Brasile, in piazza contro caro-trasporti e Mondiali. Alcuni su tetto Parlamento

Pubblicato il 18 Giugno 2013 1:29 | Ultimo aggiornamento: 18 Giugno 2013 1:31
Brasile, in piazza contro caro-trasporti e Mondiali. Alcuni su tetto Parlamento

Brasile, in piazza contro caro-trasporti e Mondiali. Alcuni su tetto Parlamento

BRASILIA – Alcune decine di manifestanti sono riusciti a forzare il blocco della polizia e a salire sul tetto del parlamento di Brasilia. ”Il parlamento è nostro”, gridano e protestano per l’impennata dei prezzi dei trasporti e per le spese – giudicate eccessive – sostenute dal governo per l’organizzazione dei Mondiali di calcio 2014 e delle Olimpiadi del 2016.

Sono decine di migliaia le persone, in maggioranza studenti, scese in piazza per protestare in modo pacifico in almeno 11 città. Le manifestazioni più imponenti sono state promosse a San Paolo, Rio de Janeiro e nella capitale Brasilia mentre per il momento si segnalano incidenti solo a Belo Horizonte, dove si è giocata la partita di calcio Nigeria-Tahiti, valida per la Confederations Cup. Squadre antisommossa della polizia militare hanno usato pallottole di gomma e gas lacrimogeni per disperdere la folla che tentava di avvicinarsi allo stadio ‘Mineirao’.

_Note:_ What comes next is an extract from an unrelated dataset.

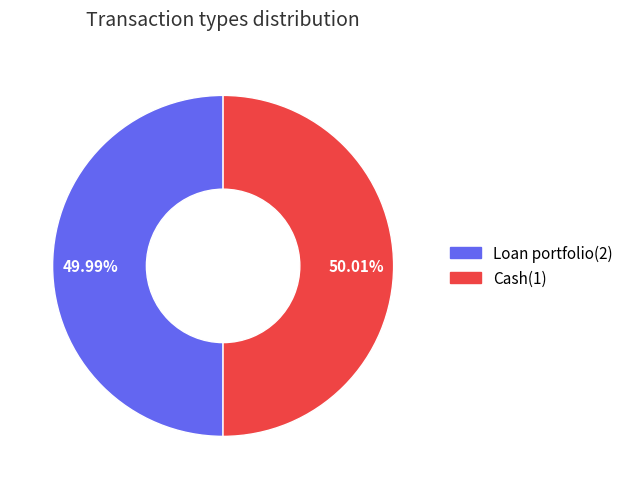

To the nearest percent, what portion does Loan portfolio(2) represent?

50%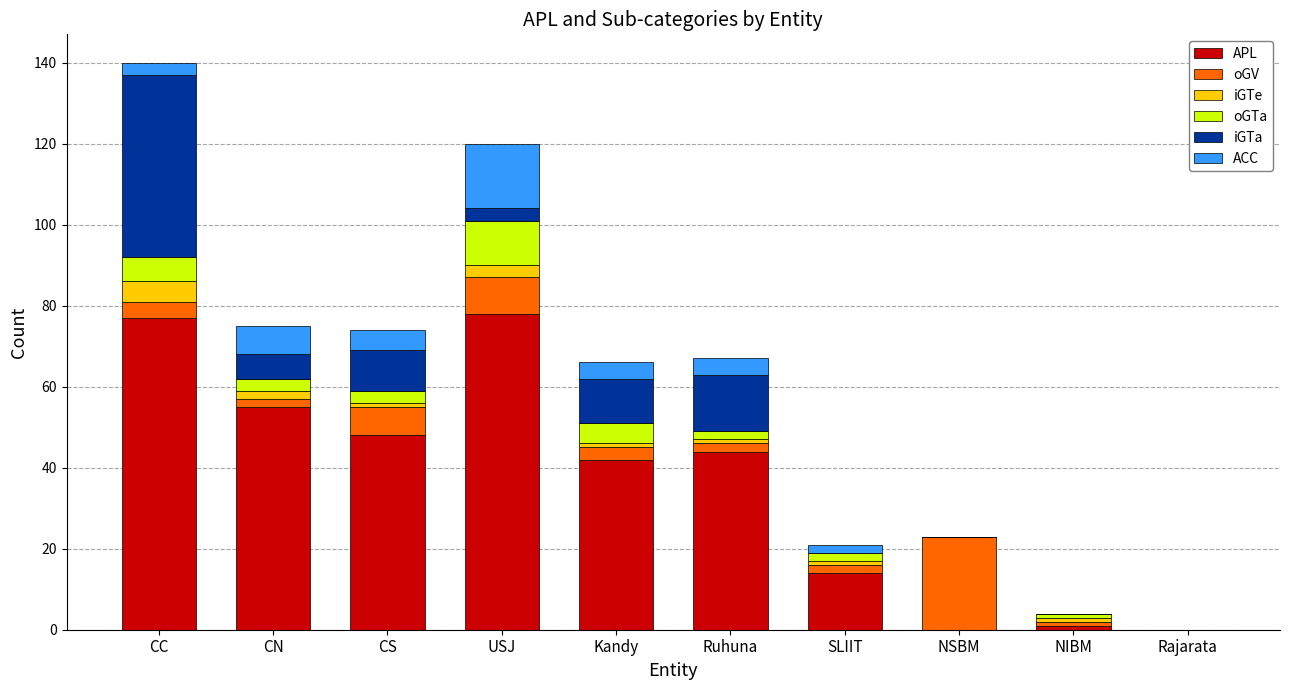

Are the bars horizontal?

No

”Le proteste pacifiche sono legittime e sono proprie della democrazia. E’ prerogativa dei giovani manifestare”, ha detto la presidente brasiliana Dilma Rousseff, rompendo il silenzio. La Rousseff era stata contestata sabato scorso a Brasilia, durante la cerimonia di apertura della Confederations Cup.

A San Paolo, dove giovedì scorso vi sono stati duri scontri tra la polizia e i manifestanti, circa 30 mila giovani sono scesi nuovamente in strada per manifestare, dopo essersi dati appuntamento sui social network. Anche a Rio de Janeiro, dove ieri si sono registrati incidenti nella zona attigua allo stadio Maracanà prima dell’inizio della partita Italia-Messico, alcune migliaia di giovani – 10 mila secondo la polizia – hanno invaso le strade del centro.

In tutte le città, i giovani indossano fasce con la scritta ‘La rivolta dell’aceto’: i manifestanti usano infatti l’aceto per mitigare gli effetti del gas lacrimogeno lanciato dalla polizia.

A Brasilia, circa 5.000 giovani hanno invaso pacificamente le vie di accesso al parlamento innalzando cartelli contro l’aumento dei prezzi del trasporto pubblico in altre citta’ del Paese e contro le spese sostenute dal governo per l’organizzazione della stessa Confederations Cup, antipasto dei mondiali del prossimo anno. La polizia ha circondato il parlamento per evitare rischi di irruzioni. La presidente Dilma Rousseff e’ stata sonoramente fischiata sabato scorso nello stadio della capitale durante la cerimonia inaugurale della Confederations Cup.

Il movimento ‘Copa pra quem’ (Il mondiale per chi?) accusa il governo federale di aver sfrattato migliaia di famiglie per far posto a parcheggi e nuove strutture che ospiteranno i tifosi di tutto il mondo in occasione della rassegna iridata di calcio del prossimo anno.